The exact same way you make any transmitted information (such as a text password) secure. There is exactly zero fundamental difference between the problem sets. You still have to prevent eavesdropping at all the various levels at which it occurs, and you still have to choose the information in such a way that it is not easily guessable or deducible (don't choose a family member's birthday or anywhere around your house).
So I just get a bunch of zombies to try to login to your server. Each one spins the globe around, zooms in and out and hits random locations.
That's not a 'thin' authentication scheme.
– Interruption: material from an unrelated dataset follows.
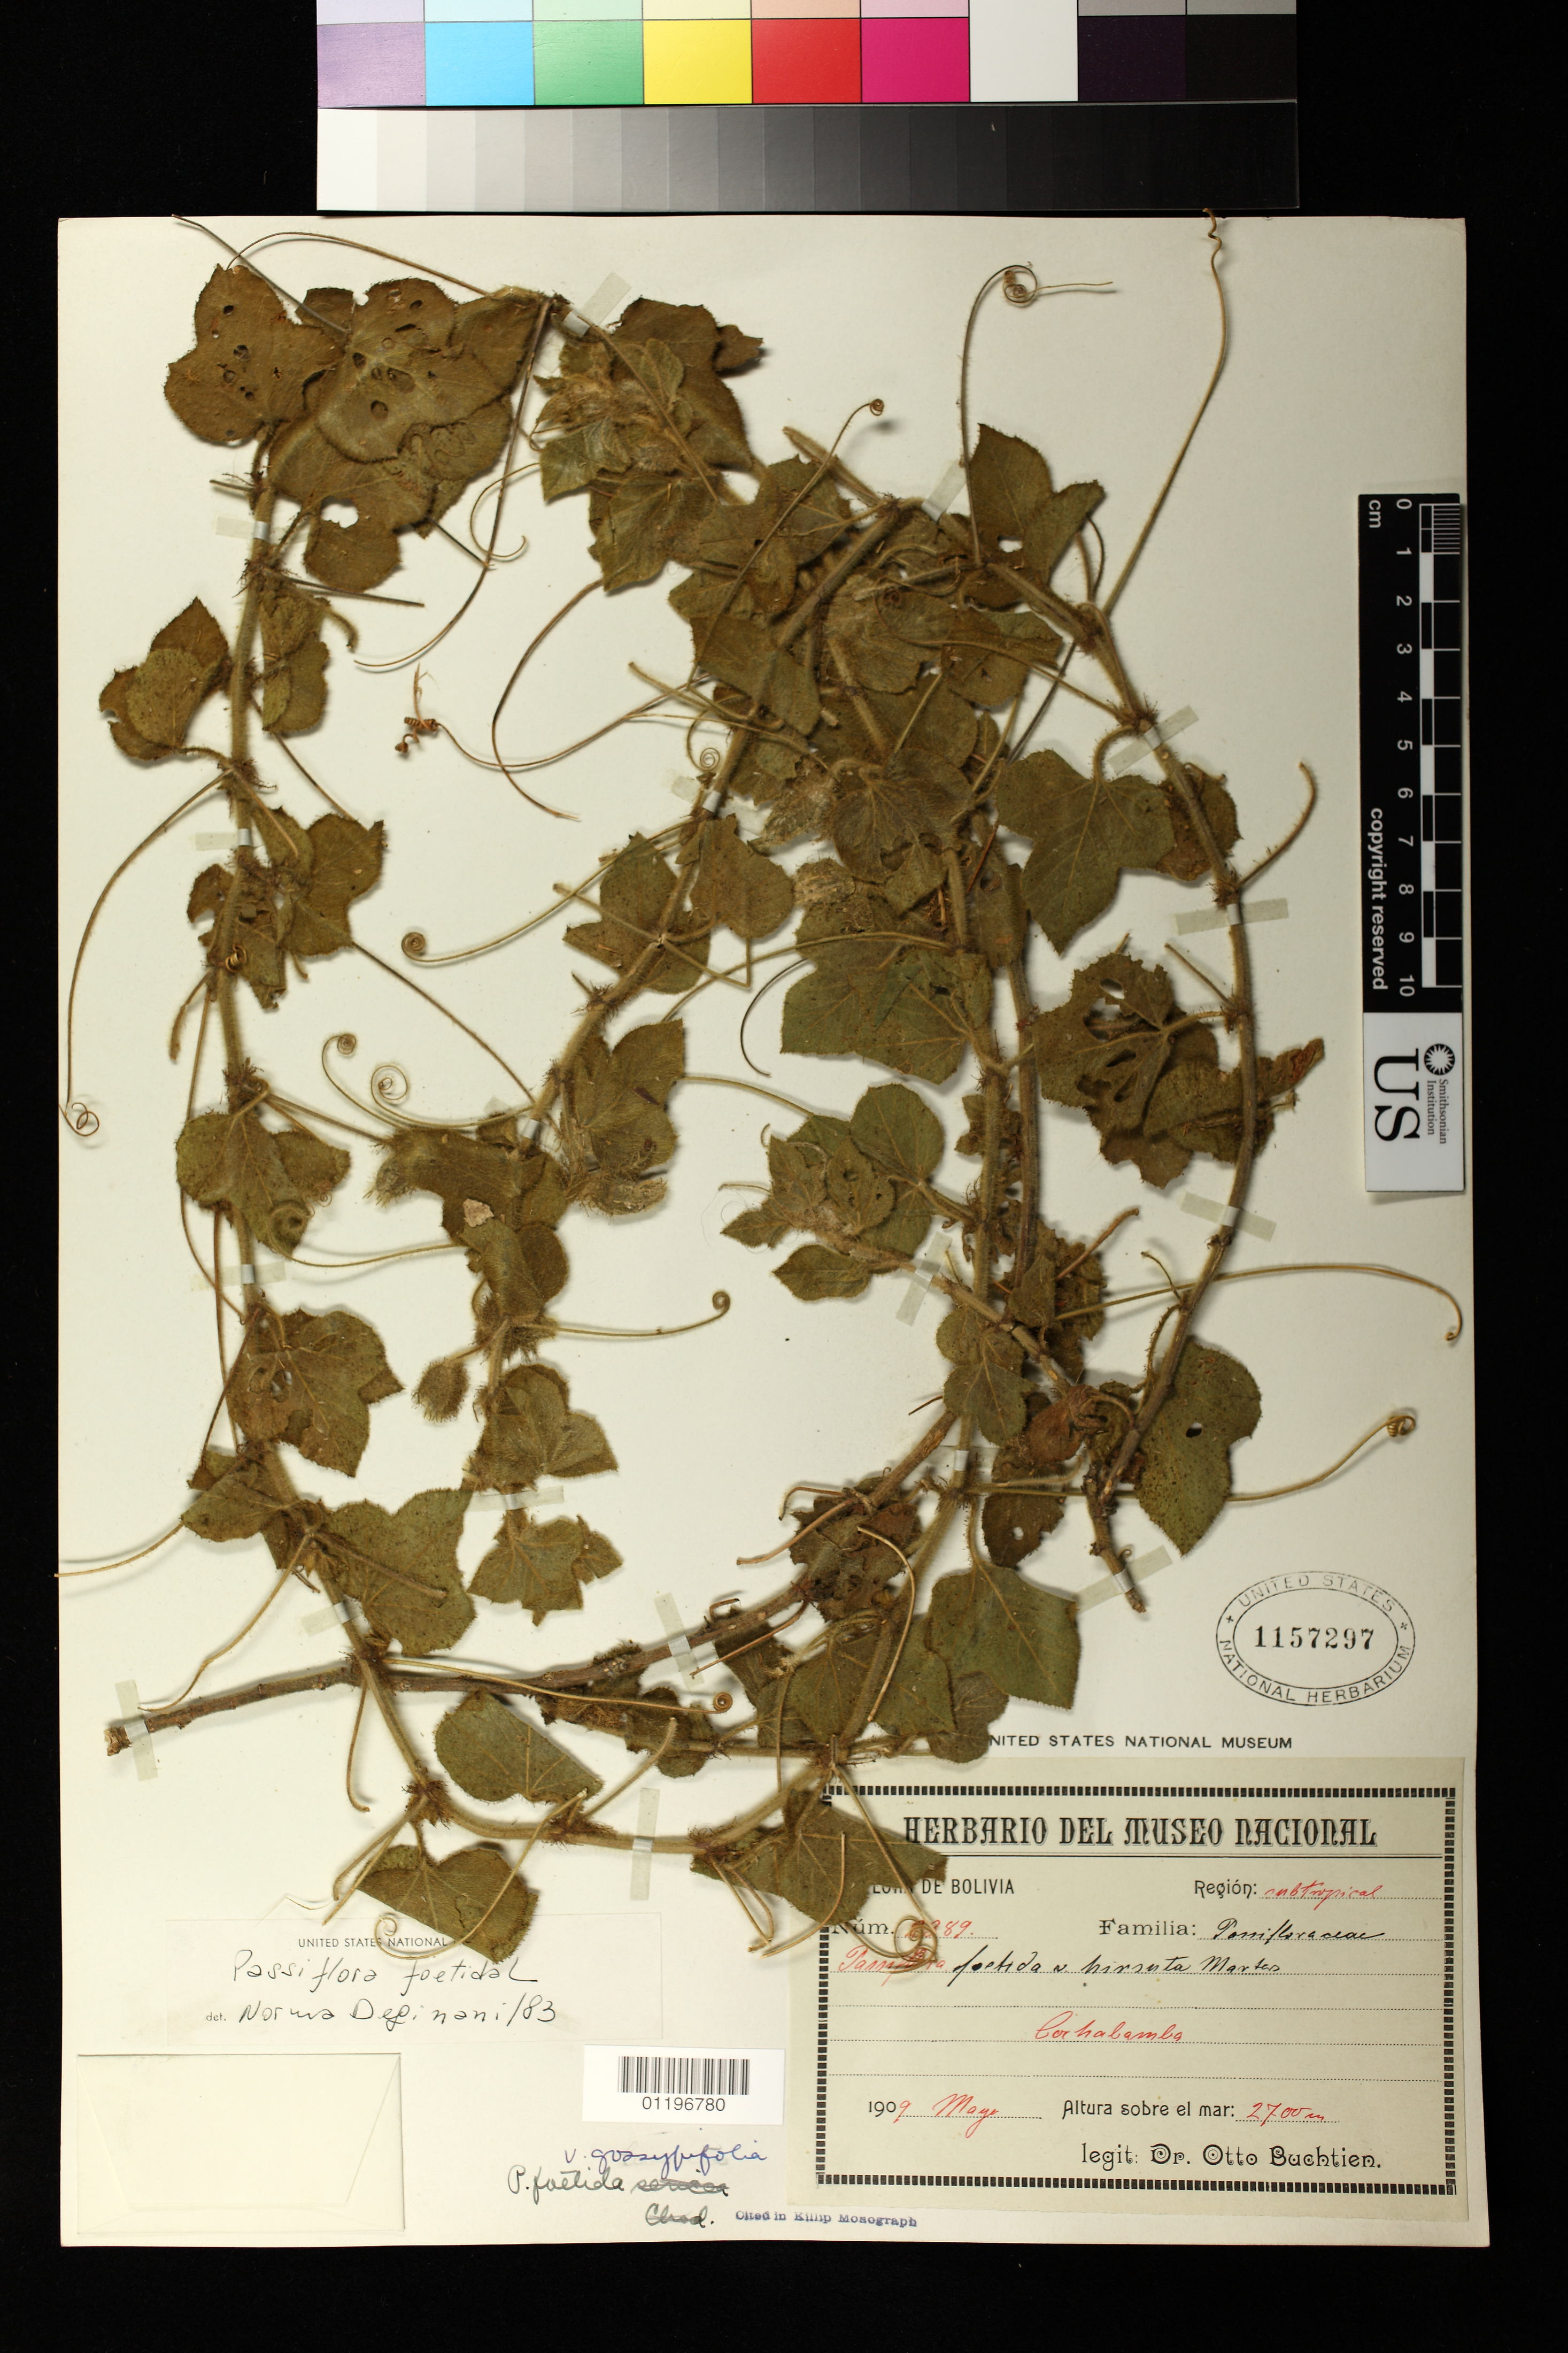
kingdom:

Maybe it's not so stupid; remember that the pixel you have to hit isn't necessarily in the same spot every day, if you have to scroll&zoom the globe to find your spot.
Or, it would make a very good solution to a slighly different problem: It seems a little bit tricky to machine-translate the password hint "the third flamingo on the left on the lawn of Aunt Bessie's house" to a particular coordinate. Unless the hint is something entirely obvious ("Aunt Bessie's house" is more cryptic than "Lincoln Memorial"), it could be used as a very good captcha system ... or, as a variant of that "ESP game", a good way to crowd-source mapping of textual descriptions to map coords.